__What needs to be done__
Each record below should be set down exactly.
^^^^
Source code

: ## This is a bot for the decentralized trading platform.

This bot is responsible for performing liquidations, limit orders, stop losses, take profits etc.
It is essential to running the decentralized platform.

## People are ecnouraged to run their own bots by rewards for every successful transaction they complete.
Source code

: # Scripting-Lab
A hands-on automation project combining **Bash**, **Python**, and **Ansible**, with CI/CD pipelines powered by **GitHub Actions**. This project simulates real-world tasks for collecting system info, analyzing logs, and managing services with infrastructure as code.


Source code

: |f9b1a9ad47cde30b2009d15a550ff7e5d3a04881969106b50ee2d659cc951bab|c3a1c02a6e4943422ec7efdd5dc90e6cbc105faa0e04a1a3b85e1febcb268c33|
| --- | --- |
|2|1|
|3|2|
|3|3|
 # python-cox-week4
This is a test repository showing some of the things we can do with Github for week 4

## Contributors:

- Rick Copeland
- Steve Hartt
^^^^
__Response below__
Source code

: ## This is a bot for the decentralized trading platform.

This bot is responsible for performing liquidations, limit orders, stop losses, take profits etc.
It is essential to running the decentralized platform.

## People are ecnouraged to run their own bots by rewards for every successful transaction they complete.
Source code

: # Scripting-Lab
A hands-on automation project combining **Bash**, **Python**, and **Ansible**, with CI/CD pipelines powered by **GitHub Actions**. This project simulates real-world tasks for collecting system info, analyzing logs, and managing services with infrastructure as code.


Source code

: |f9b1a9ad47cde30b2009d15a550ff7e5d3a04881969106b50ee2d659cc951bab|c3a1c02a6e4943422ec7efdd5dc90e6cbc105faa0e04a1a3b85e1febcb268c33|
| --- | --- |
|2|1|
|3|2|
|3|3|
 # python-cox-week4
This is a test repository showing some of the things we can do with Github for week 4

## Contributors:

- Rick Copeland
- Steve Hartt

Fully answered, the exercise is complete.